I think they are breaking so many laws it would be difficult to count.

"My argument about lawless stands."

I think any honest person in law enforcement or who is law abiding would heartily agree that these moves by elements within the US Government are highly lawless.

They have laid a foundation for tyranny on top of the existing foundation for liberty.


Dirk PraetJune 20, 2013 7:04 PM

And for the 64k $ question: which other companies are doing the same thing ?

mayberrymachiavelliJune 20, 2013 11:08 PM

"said the officials, who asked not to be identified because the matter is confidential."

I should start highlighting every instance of this phrase. Remember the sturm und drang over Snowden.. he has a GED! it's treason! -- Where is that attitude with the regular release of fouo/classified info to the press? Or was all that just so much fuss by people who were embarrassed they didn't understand what was going on?

Stephen WattJune 21, 2013 12:19 AM

Another reason to cheers up full disclosure. OSS operating systems are an option but you can't trust majors distributions and that is very time consuming (like manual patching, security focused kernel configuration, etc). Die bugs Die!

name.withheld.for.obvious.reasonsJune 21, 2013 5:31 AM

A few things to consider, the U.S. government has annoited itself with the power to execute what might be called a "Cyber Action" that has several significant features. In addition, covert and overt actions can be taken, including infiltration without detection of any/all systems or networks.

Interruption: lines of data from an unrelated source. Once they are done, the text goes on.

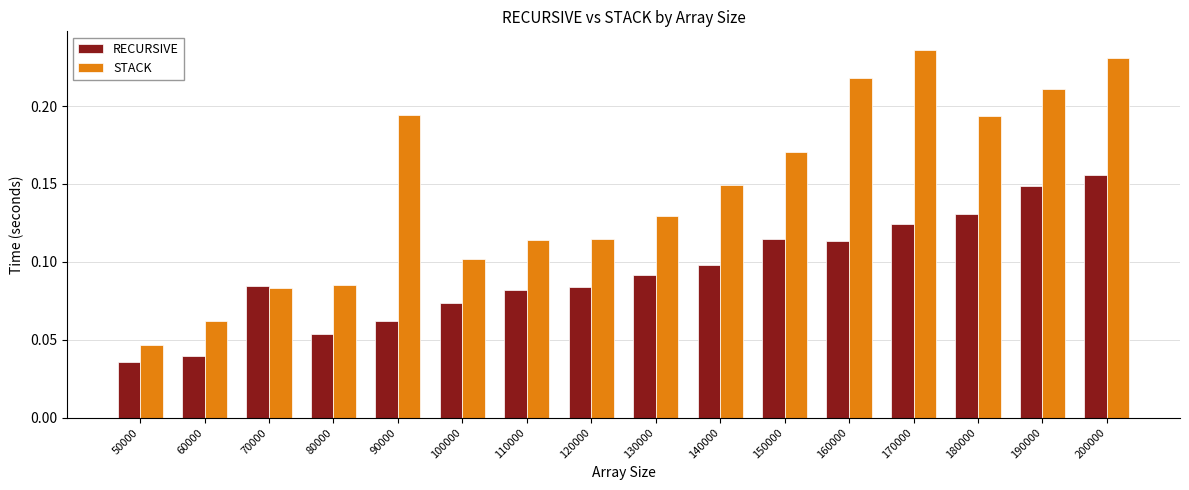

How many bars are there in total?

32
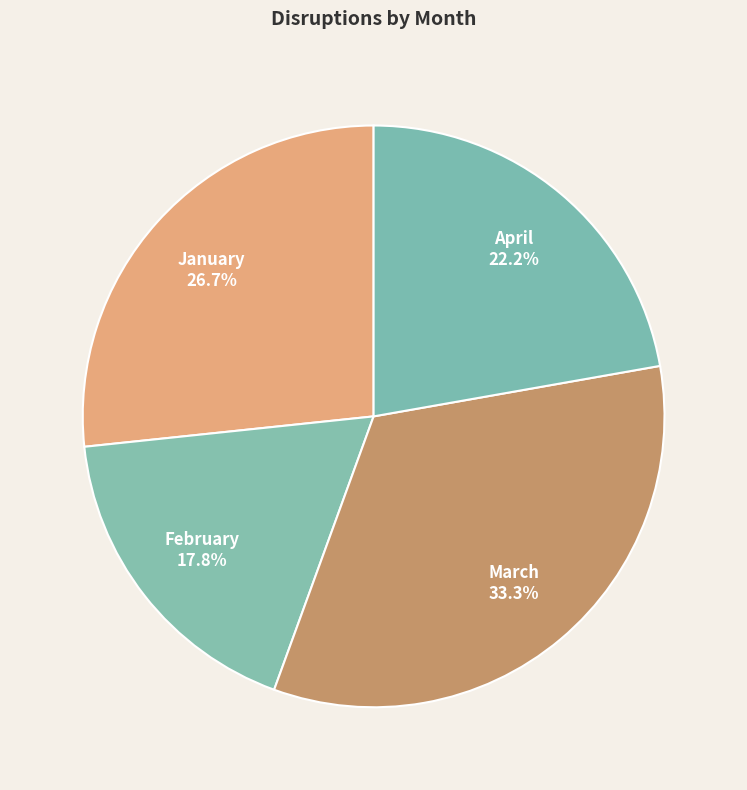

To the nearest percent, what percentage of the pie is February?

18%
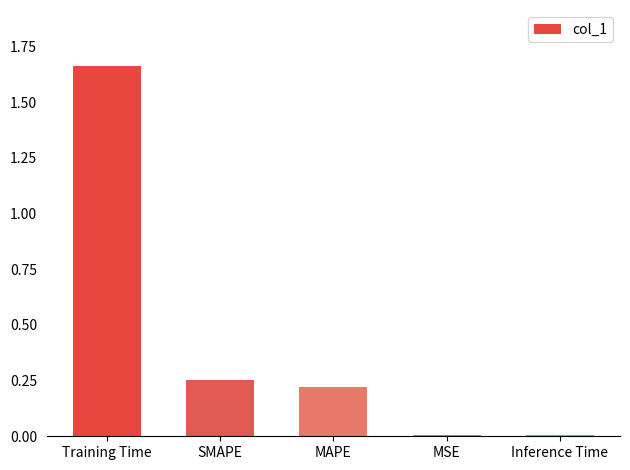

Is it true that the value at MAPE is 0.3?

False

Departments (DOJ, DOE, DOI, DOC, etc.) may execute responses without seeking approval.

Most disturbing is what might be called "Collection" that defines the covert hoovering of any and all information "without authorization" and without detection and or attribution even if it creates "effects". It also includes retaining the hoovered data for future operations.

Hide your computers, turn off the power, and grab your pitch forks.

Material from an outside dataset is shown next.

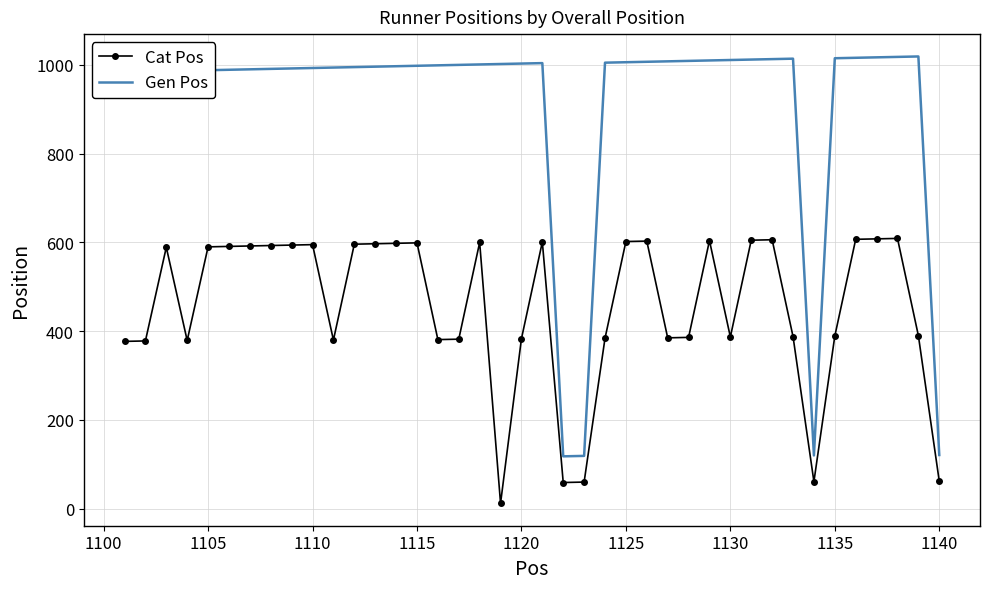

Which series has the largest range (max minus min)?

Gen Pos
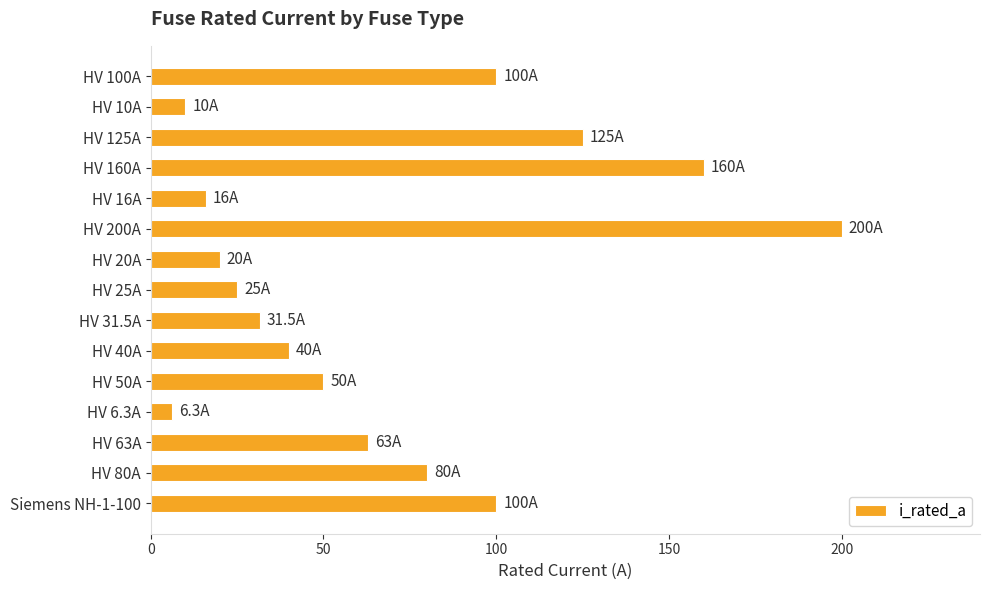

The chart shows a value of 160.0 at HV 160A. True or false?

True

fear_the_tyrantsJune 21, 2013 7:22 AM

They don't care if they are breaking the CFAA or a hundred other laws with these programs, why would they care?? They'll just override it with a secret interpretation of a secret law, ruled on by a secret court. Theoretically there will be oversight, which means a couple of politicians will be lied to about the scope of the activities in a secret meeting from time to time. They won't be permitted to tell the public anyways.

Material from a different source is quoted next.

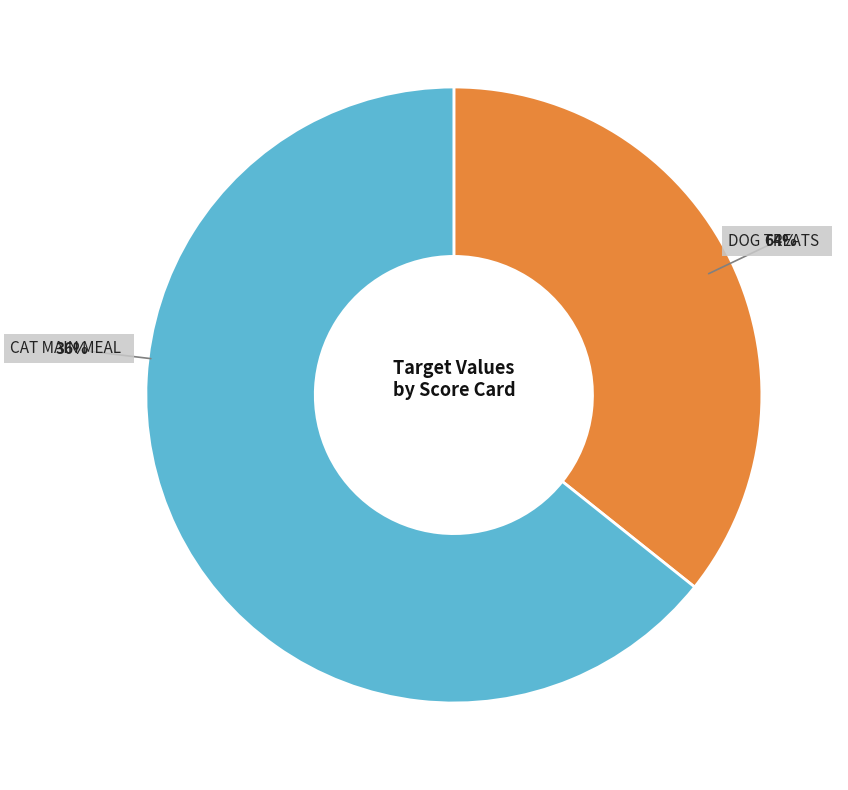

Is it true that SPT CAT MAIN MEAL is 50% of the pie?

False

But remember, Ignorance of the law is no excuse, even when the law is a state secret! We don't ever need to stop someone and ask "Papers, please!" because our all-seeing panopticon knows who they are anyway. We don't need to induce paranoid neighbors to snitch on each other, because we have backdoors into their computers and can scoop all of their traffic off the backbone anyway.

We are the Land of the Free, Home of the Brave! Our state intelligence organs are in fact so brave that they have built the most vast tools for oppression that _have ever existed in human history_. They either forgot what history tells will happen, or they don't fucking care because for some reason they believe they will always be on the winning side.

Terrorism is an annoyance, a hot-button issue but hardly an existential threat to our way of life. But these unaccountable elite ARE an existential threat. They are probably the gravest threat to the American nation since it was founded. And it may be too late--of the ideals of that nation, there might be nothing left worth defending.

Dave PostlesJune 21, 2013 12:58 PM

Interesting that the Department of Defence made public its LPS (Lightweight Portable Security) Linux liveDVD. I wonder what might lie inside there! It is distributed as a secure system, but who would believe that now?